LC - E não passa pelas atribuições do museu ocupar-se disso?

FC - Na formação do conselho não.

 

LC – Lá em cima tudo já está definido e estabelecido…

FC - Claro. Se o museu não cumpre aquilo que ele tem que cumprir, ele não serve para nada. Não adianta eu ficticiamente criar uma situação de igualdade social num órgão que tem que criar diretrizes para o museu. Se isso não é corrigido na base da sociedade, não é nas instituições que têm uma missão determinada a ser cumprida que isso vai ser corrigido. 

 

LC - Agora voltando a olhar mais para dentro do MAM, sobre o viés ecológico, de que forma tem sido pensada a ecologia e a sustentabilidade pelo museu? Existe algum approach para pensar a sustentabilidade na estrutura física, nos escritórios, no dia a dia, ou não – tudo bem, pode não existir, isso é o mais normal, mas eu gostaria de saber se existe, e nas exposições também.

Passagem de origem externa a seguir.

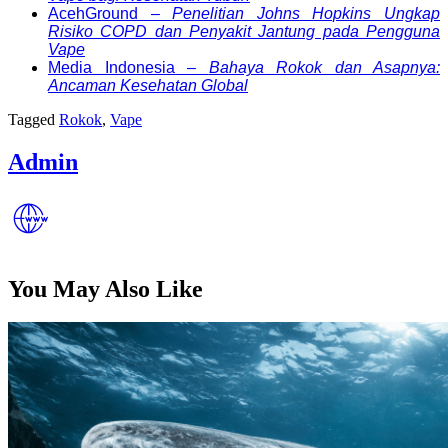
AcehGround –
Penelitian Johns Hopkins Ungkap
Risiko COPD dan Penyakit Jantung pada Pengguna
Vape
Media Indonesia –
Bahaya Rokok dan Asapnya:
Ancaman Kesehatan Global
Tagged
Rokok
,
Vape
Admin
You May Also Like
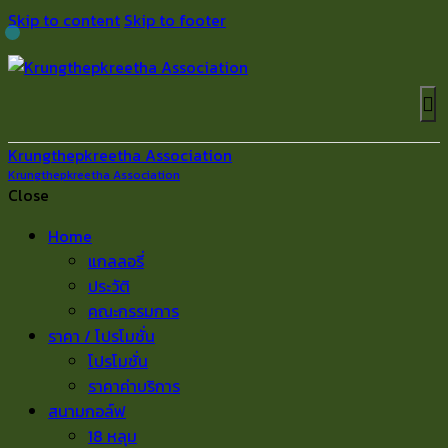
Skip to content
Skip to footer
Krungthepkreetha Association
Krungthepkreetha Association
Close
Home
แกลลอรี่
ประวัติ
คณะกรรมการ
ราคา / โปรโมชั่น
โปรโมชั่น
ราคาค่าบริการ
สนามกอล์ฟ
18 หลุม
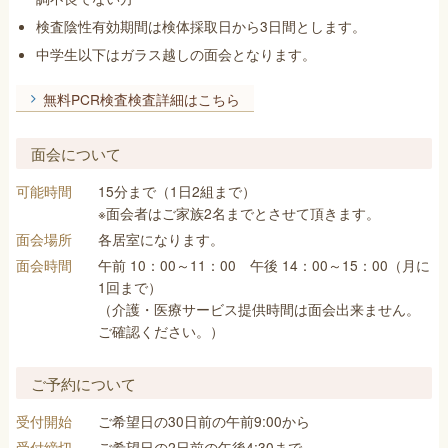
の
検査陰性有効期間は検体採取日から3日間とします。
介
中学生以下はガラス越しの面会となります。
護
付
無料PCR検査検査詳細はこちら
老
人
面会について
ホ
可能時間
15分まで（1日2組まで）
ー
※面会者はご家族2名までとさせて頂きます。
ム
面会場所
各居室になります。
–
面会時間
午前 10：00～11：00 午後 14：00～15：00（月に
福
1回まで）
岡
（介護・医療サービス提供時間は面会出来ません。
ご確認ください。）
市
西
ご予約について
区
受付開始
ご希望日の30日前の午前9:00から
受付締切
ご希望日の2日前の午後4:30まで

FC - Sustentabilidade como, por exemplo, eu usar este mesmo copinho aqui para beber água todos os dias? Isso é sustentabilidade nos escritórios, isso existe.

 

LC - É um início, né?

FC - Sim, isso existe, mas outra coisa é a linha das exposições. No âmbito das exposições a gente tem feito exposições que vão numa linha de crítica à sociedade de consumo, a linha ecológica…

 

LC – Linha ecológica seria o que exatamente?

FC – Tivemos uma exposição exatamente sobre isso, uma crítica à sociedade de consumo. Numa linha de pensar o que é gastronomia hoje em relação ao ciclo de produção e consumo dos alimentos, fizemos o Festival Internacional de Jardins do MAM no Ibirapuera e os Encontros de Arte e Gastronomia em parceria com a Escola Municipal de Jardinagem. Nos dois casos os alimentos foram plantados, cultivados, colhidos no Parque do Ibirapuera. E numa outra linha que explora a conceituação de ecologia, que não é nada evidente, fizemos, por exemplo, a exposição Natureza Franciscana.

 

LC - E vocês, naturalmente, vão continuar desenvolvendo isso? Ou foram ações pontuais?

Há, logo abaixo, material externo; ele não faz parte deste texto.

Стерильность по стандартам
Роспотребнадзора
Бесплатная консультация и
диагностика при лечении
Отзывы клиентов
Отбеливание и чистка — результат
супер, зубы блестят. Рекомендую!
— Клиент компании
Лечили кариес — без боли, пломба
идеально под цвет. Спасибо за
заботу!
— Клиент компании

FC - Não, é uma linha que tende a ser trabalhada permanentemente.

 

LC - Para finalizar nossa entrevista, minha maior curiosidade é em relação ao papel do curador, de quando você se depara com esse desafio que é o de ser o grande responsável e pensa: "que olhar eu vou dar para esse museu? Para onde nós vamos caminhar? Como vou falar com a minha equipe e mostrar que a partir de agora tenderemos a ir por determinados caminhos”? Você acha que tem conseguido fazer o que você pretendia quando aceitou esse cargo, ou ainda são muitos os desafios?

FC - Bem, eu apresentei um plano para dez anos e esse plano está sendo bem cumprido.

 

LC - E você tem um período determinado para concretizar os planos, sabe quanto tempo vai ficar ou o convite é feito por tempo indeterminado?

FC - Não, não tem tempo determinado. Eu sou CLT.

 

(CLT - DECRETO-LEI N.º 5.452, DE 1º DE MAIO DE 1943, que trata da Consolidação das Leis do Trabalho no Brasil).